# Exotic Mammals



## Tapir (Mar 20, 2010)

What do you think of keeping exotic mammals? I get the feeling it is not popular here, but i just wanted your views

(exotic mammals eg. Skunk, Racoon, Racoon Dog, Sugar Gliders, Meerkat, Opossum, Short Tailed Opossum etc)


----------



## Callia (Jan 14, 2009)

I think it all depends on whether you have the facilities, knowledge, time and funds to be able to care for them properly. I once went with a friend to a supposed 'exotic expert', there were skunks living in a dog crate in the kitchen, Meerkats in a cat pen in the front room next to angora ferrets, hedgehogs and lots of exotic rodents. They were obviously VERY unhappy and how anyone could see them live like that is just beyond me 

I dont think these animals are pets and should not be treated as such. They need to be able to live as naturally as possible.


----------



## simplysardonic (Sep 1, 2009)

Personally I'd leave owning these to people who have the time, money & expertise, not to mention a LOT of space, definitely not for an average Joe


----------



## Yorkshire_Rose (Aug 5, 2009)

i keep small exotic rodents.

Harvest Mice and african grass rats and will be adding more when i fine suitable breeders 

i would love Meerkats but i dont have the space for them


----------



## Tapir (Mar 20, 2010)

Yorkshire_Rose said:


> i keep small exotic rodents.
> 
> Harvest Mice and african grass rats and will be adding more when i fine suitable breeders
> 
> i would love Meerkats but i dont have the space for them


ahh wow, thats realy cool. I think someone on here has Gambian Pouched Rats and a few people have sugar gliders

I'd like a short tailed opossum


----------



## Yorkshire_Rose (Aug 5, 2009)

Tapir said:


> ahh wow, thats realy cool. I think someone on here has Gambian Pouched Rats and a few people have sugar gliders
> 
> I'd like a short tailed opossum


now i was toying with the idea of getting back into rat breeding or getting a gambian but decided baby rats are far cuter lol


----------



## BattleKat (Oct 26, 2009)

I'd love a skunk or a sugar glider but I know that it's not realistic that I'd give them the life they need. 
I haven't looked in to skunks in any great depth as my current partner isn't so in to the animals but I did a lot of research in to sugar gliders and found that they are very high maintenance - I probably wouldn't manage even with the daily task of balancing their nutrition.

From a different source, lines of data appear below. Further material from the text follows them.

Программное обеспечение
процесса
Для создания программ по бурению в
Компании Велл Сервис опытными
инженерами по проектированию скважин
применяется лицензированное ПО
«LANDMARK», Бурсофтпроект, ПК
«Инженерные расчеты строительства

Fair enough if people really are giving them everything they need but the average person doesn't even look after something simple like a rabbit properly, and even most of the people on here who look after their pets very well probably wouldn't fare so well with an exotic animal simply because there isn't the same wealth of information so easily available.


----------



## blade100 (Aug 24, 2009)

i'm the one that has a gambian pouched rat!!!

she is stunning she's nearly 6 months old now had her from 7 weeks old.
did a lot of research on these before i got one myself,there not like your normal fancy rat they do require a little more and have toatally different personalities to fancy rats.

here is my thread on her

http://www.petforums.co.uk/rodents/75015-my-gambian-pouched-rat.html

amy x


----------



## SEVEN_PETS (Aug 11, 2009)

I think it's fine as long as you can provide for all the animal's needs, but I wouldn't recommend them to just anyone. You also would need to be in contact with a good vet who can deal with exotics. I don't think they should be for sale in pet shops or seen as the next fashion accessory.


----------